La pagina Quasi.OPML che ho appena creato vuole essere un modo di condividere sostanzialmente il mio blogroll, almeno nella sua parte principale. L’aggiornamento del blogroll di questo blog è fermo da tempo anche perché si tratta di un’attività relativamente utile e che richiede un certo tempo.

Ho quindi deciso di creare un file OPML partendo da quelli che ho esportato dai miei account su Google Reader. All’inizio pensavo si sarebbe trattato di una cosetta veloce: li metto insieme, elimino un paio di duplicati, cancello il feed di quasi.dot, attivo optimal e via! Invece no. Non sono riuscito a trovare un OPML editor dignitoso che mi permettesse di fare queste attività velocemente. Addirittura ne ho trovati  un paio il cui output poi non riusciva intelleggibile a Optimal (avessi almeno capito perchè! :-\). Quindi l’ho fatto a manina, a scapito dell’idea di riordinare e riclassificare il tutto.

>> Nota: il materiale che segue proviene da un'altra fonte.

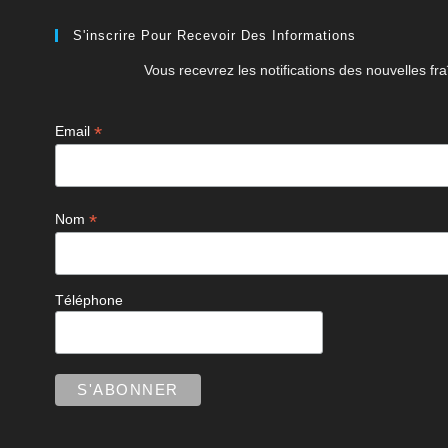
S'inscrire Pour Recevoir Des Informations
Vous recevrez les notifications des nouvelles fra
*
Email
*
Nom
Téléphone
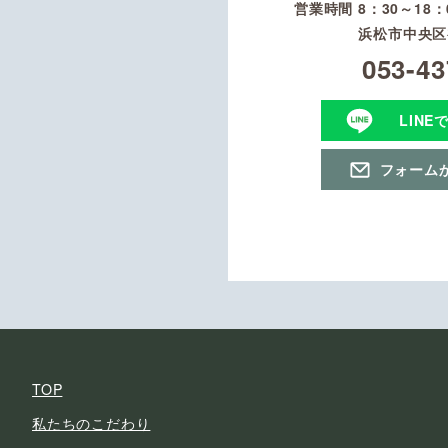
営業時間 8：30～18
浜松市中央区初
053-43
LINE
フォーム
TOP
私たちのこだわり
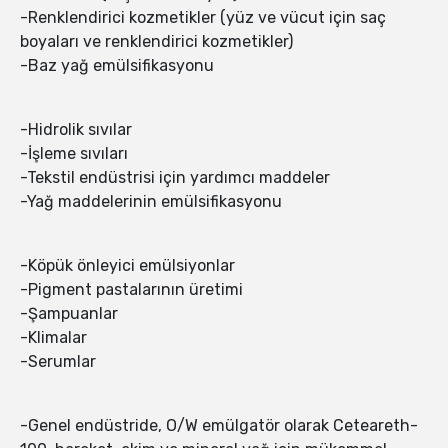
-Renklendirici kozmetikler (yüz ve vücut için saç
boyaları ve renklendirici kozmetikler)
-Baz yağ emülsifikasyonu
-Hidrolik sıvılar
-İşleme sıvıları
-Tekstil endüstrisi için yardımcı maddeler
-Yağ maddelerinin emülsifikasyonu
-Köpük önleyici emülsiyonlar
-Pigment pastalarının üretimi
-Şampuanlar
-Klimalar
-Serumlar
-Genel endüstride, O/W emülgatör olarak Ceteareth-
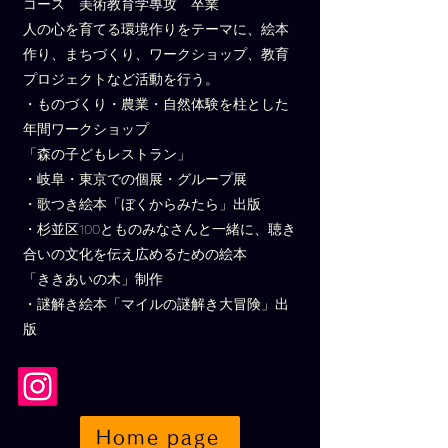
コース 美術教育学專攻 卒業
人の心を育てる環境作りをテーマに、絵本
作り、まちづくり、ワークショップ、教育
プロジェクトなど活動を行う。
・ものづくり・農業・自然体験を柱とした
年間ワークショップ
「森の子どもレストラン」
・岐阜・東京での個展・グループ展
・歌つき絵本「ぼくからみたら」出版
・杉並区100とものみなさんと一緒に、聴き
合いの文化を伝え広めるための絵本
「ききあいの木」制作
・謎解き絵本「マイルの謎解き大冒険」出
版
Home page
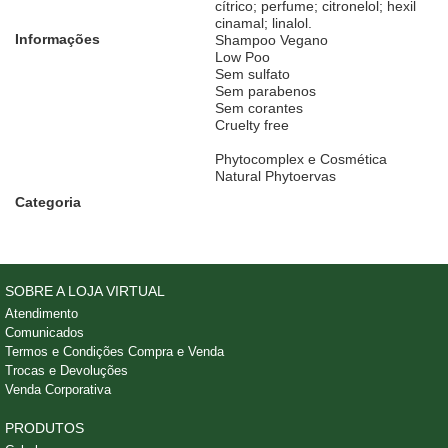
cítrico; perfume; citronelol; hexil
cinamal; linalol.
Informações
Shampoo Vegano
Low Poo
Sem sulfato
Sem parabenos
Sem corantes
Cruelty free
Phytocomplex e Cosmética
Natural Phytoervas
Categoria
SOBRE A LOJA VIRTUAL
Atendimento
Comunicados
Termos e Condições Compra e Venda
Trocas e Devoluções
Venda Corporativa
PRODUTOS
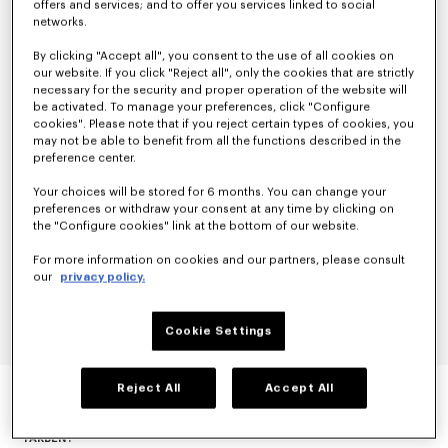
offers and services; and to offer you services linked to social
networks.
By clicking "Accept all", you consent to the use of all cookies on
our website. If you click "Reject all", only the cookies that are strictly
necessary for the security and proper operation of the website will
be activated. To manage your preferences, click "Configure
cookies". Please note that if you reject certain types of cookies, you
may not be able to benefit from all the functions described in the
preference center.
Your choices will be stored for 6 months. You can change your
preferences or withdraw your consent at any time by clicking on
the "Configure cookies" link at the bottom of our website.
For more information on cookies and our partners, please consult
our
privacy policy.
Cookie Settings
BLAZER AUS SCHURWOLLE
Reject All
Accept All
null
FARBEN :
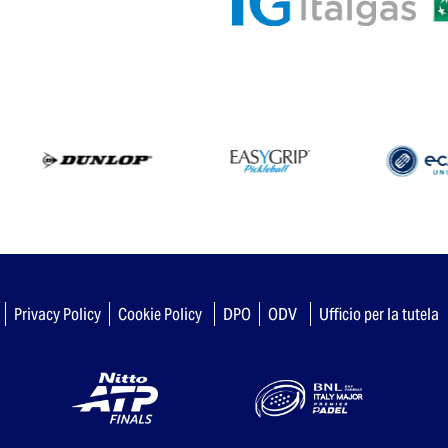
Privacy Policy
Cookie Policy
DPO
ODV
Ufficio per la tutela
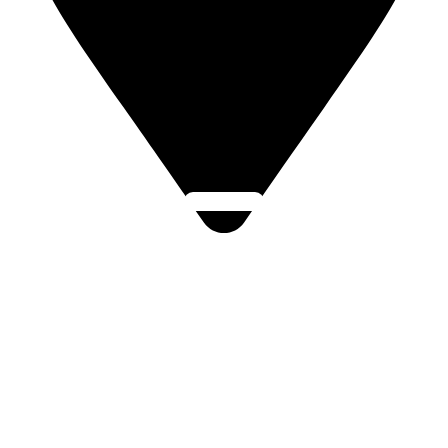
Click Here
Švermova 448, Malenovice, 763 02 Zlín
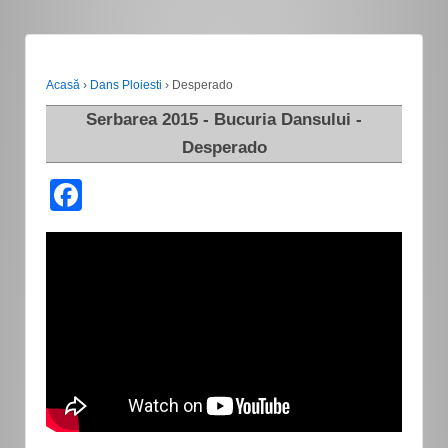
Acasă
›
Dans Ploiesti
›
Desperado
Serbarea 2015 - Bucuria Dansului -
Desperado
Facebook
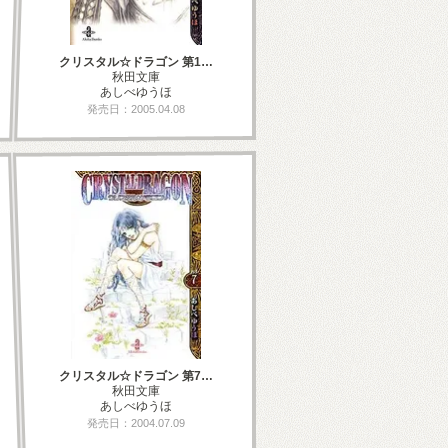
クリスタル☆ドラゴン 第1…
秋田文庫
あしべゆうほ
発売日：2005.04.08
クリスタル☆ドラゴン 第7…
秋田文庫
あしべゆうほ
発売日：2004.07.09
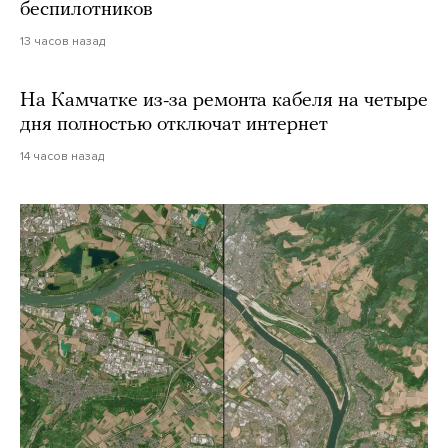
беспилотников
13 часов назад
На Камчатке из-за ремонта кабеля на четыре
дня полностью отключат интернет
14 часов назад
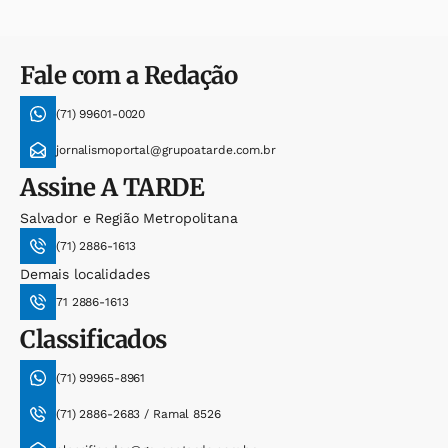
Fale com a Redação
(71) 99601-0020
jornalismoportal@grupoatarde.com.br
Assine
A TARDE
Salvador e Região Metropolitana
(71) 2886-1613
Demais localidades
71 2886-1613
Classificados
(71) 99965-8961
(71) 2886-2683 / Ramal 8526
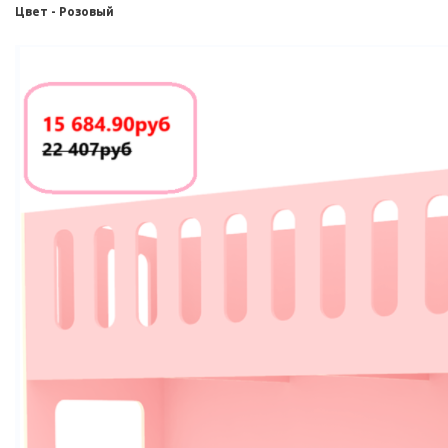
Цвет - Розовый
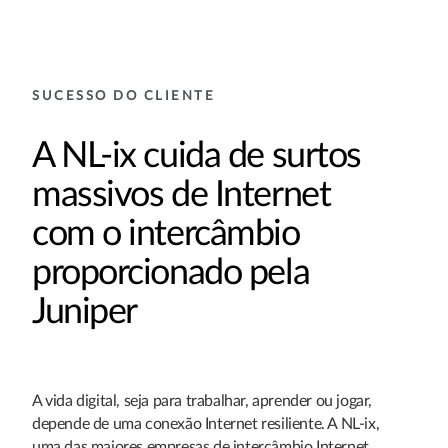
SUCESSO DO CLIENTE
A NL-ix cuida de surtos
massivos de Internet
com o intercâmbio
proporcionado pela
Juniper
A vida digital, seja para trabalhar, aprender ou jogar,
depende de uma conexão Internet resiliente. A NL-ix,
uma das maiores empresas de intercâmbio Internet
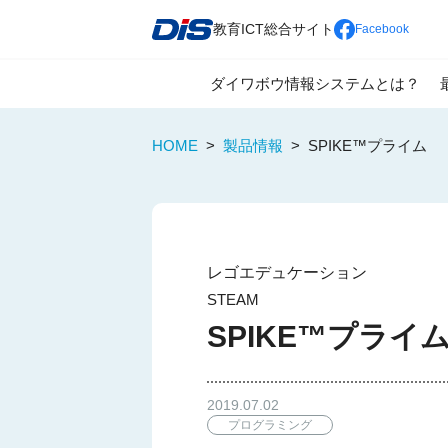
教育ICT総合サイト
Facebook
ダイワボウ情報システムとは？
教育の情報化推進の為に
全国展開による強固なパートナー
一人一台端末の利活用を見据えた
HOME
>
製品情報
>
SPIKE™プライム
レゴエデュケーション
STEAM
SPIKE™プライ
2019.07.02
プログラミング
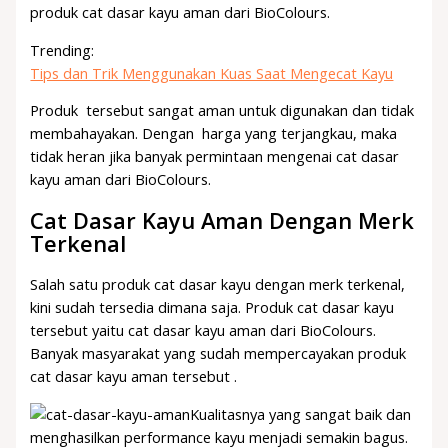
produk cat dasar kayu aman dari BioColours.
Trending:
Tips dan Trik Menggunakan Kuas Saat Mengecat Kayu
Produk tersebut sangat aman untuk digunakan dan tidak
membahayakan. Dengan harga yang terjangkau, maka
tidak heran jika banyak permintaan mengenai cat dasar
kayu aman dari BioColours.
Cat Dasar Kayu Aman Dengan Merk
Terkenal
Salah satu produk cat dasar kayu dengan merk terkenal,
kini sudah tersedia dimana saja. Produk cat dasar kayu
tersebut yaitu cat dasar kayu aman dari BioColours.
Banyak masyarakat yang sudah mempercayakan produk
cat dasar kayu aman tersebut .
Kualitasnya yang sangat baik dan
menghasilkan performance kayu menjadi semakin bagus.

Il risultato è che chiunque può navigare (abbastanza) velocemente tra i post che ho in vista nei miei aggregatori o curiosare le mie letture, senza il filtro che faccio quando magari condivido dei post via Google Reader. L’esperimento mi ha divertito e se volete cimentarvi in qualcosa del genere partendo da un singolo file OPML è davvero questione di pochi minuti di lavoro. Se poi trovate uno strumento software che permetta di gestire due o tre file OPML in modo semplice e veloce segnalatemelo, pliz!

 

Tema aggiornato senza patemi ed in modalità automatica. Ottimo. Ho eliminato dal menu la pagina che riprendeva da wikio le news, pagina che immagino sia stata di nessuna utilità (invece che escluderla dal menu passando per la funzione wp_list_pages(exclude=x,y) mi sono accorto che definendola come draft l’effetto è identico e la vecchia pagina rimane accessibile). Poi ho dato fiducia al minimeta widget (cosa che neppure gli osservatori più attenti dovrebbero aver notato) e creato una pagina quasi.opml che sfrutta optimal.